News and Events
featured events
Trombone Shorty & Orleans Avenue Brings Funky Rock Sound to Pepperdine

Trombone Shorty & Orleans Avenue, whose fan base has grown exponentially since the release of their Grammy-nominated 2010 debut album, Backatown, stop at Pepperdine University's Smothers Theatre at 8 p.m. on Saturday, Oct. 20, as part of their current "For True Tour."
Trombone Shorty & Orleans Avenue's latest album, For True, offers substantive proof of their explosive growth, further refining the signature sound Troy "Trombone Shorty" Andrews has dubbed "Supafunkrock."
"There was excitement from everywhere," says Andrews of the experience on the road and how it fed into the creation of For True. "We did over 200 shows in the last year and a half, and every night we allowed the music to take us over.
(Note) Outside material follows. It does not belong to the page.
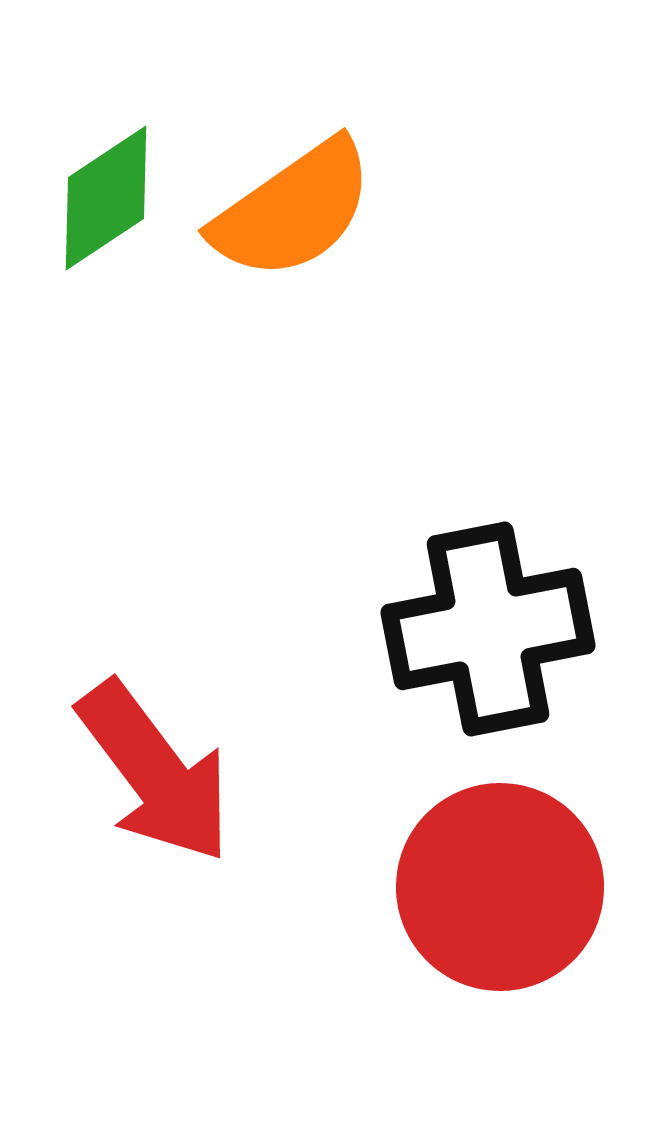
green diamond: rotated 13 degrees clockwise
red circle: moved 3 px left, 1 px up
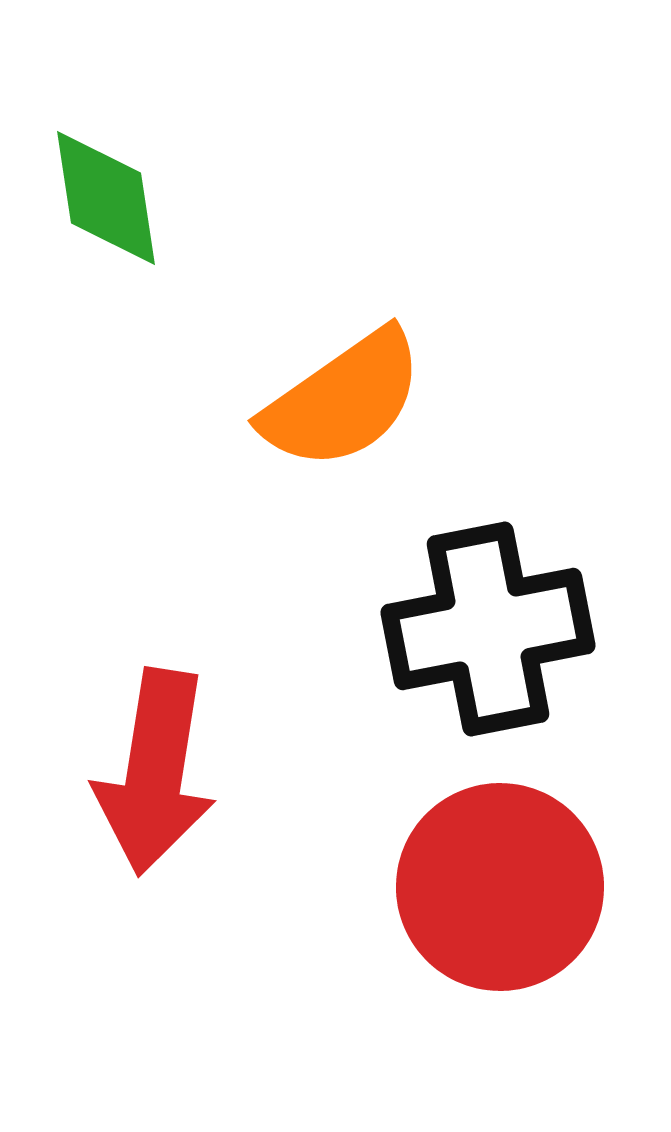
green diamond: rotated 65 degrees counterclockwise
orange semicircle: moved 50 px right, 190 px down
red arrow: rotated 46 degrees clockwise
Musically and creatively, we wanted to shoot for some different things."
The band—Mike Ballard on bass, Pete Murano on guitar, Joey Peebles on drums, Dan Oestreicher on baritone sax, and Tim McFatter on tenor sax—stirs together old-school jazz, funk, and soul, laced with hard-rock power chords and hip-hop beats, and they have added some tangy new ingredients on For True as they keep pushing the envelope, exploring new musical territory.
Since Backatown's release, Trombone Shorty & Orleans Avenue have toured nonstop in North America, the U.K., Brazil, Japan, Europe, and Australia. In December of 2010, Andrews drew accolades as musical director of "Red Hot + New Orleans" at the Brooklyn Academy of Music. The sensational two-night run inspired New York Times senior music critic Jon Pareles to assert, "Trombone Shorty had clearly set out to present New Orleans as a city whose glory days aren't over...it was a signal that the city's music would push ahead."
Andrews hails from the Tremé neighborhood in New Orleans' 6th Ward, getting his nickname at four years old when he was observed by his older brother James marching in a street parade and wielding a trombone twice as long as the kid was high. Andrews started early, learning how to play drums and what he remembers as "the world's smallest trumpet" at the age of three. By the time he reached six, this prodigy was playing trumpet and trombone in a jazz band led by his brother James, himself a trumpet player of local renown who has been called "Satchmo of the Ghetto."
Not long afterward, Andrews formed his own band with some other musically inclined kids from Tremé, and they became regulars at Jackson Square, with dreams of following in the footsteps of his brother James and the Rebirth Brass Band, learning and carrying on the New Orleans tradition. While not only carrying on that tradition and expanding its boundaries, Andrews has also lent a generous helping hand to the next generation, having given longstanding support to the city's renowned Roots of Music program.
Andrews was also recently honored by being named the youngest member of the NOCCA Foundation board--the foundation behind New Orleans' Center for the Creative Arts where Andrews and several of his band members studied and began collaborating. He is also gearing up his own new foundation aimed at making sure that talented younger players with limited resources can get quality instruments to play. Watch for much more news on that front, as well as a new CD, currently planned for an April 2013 release.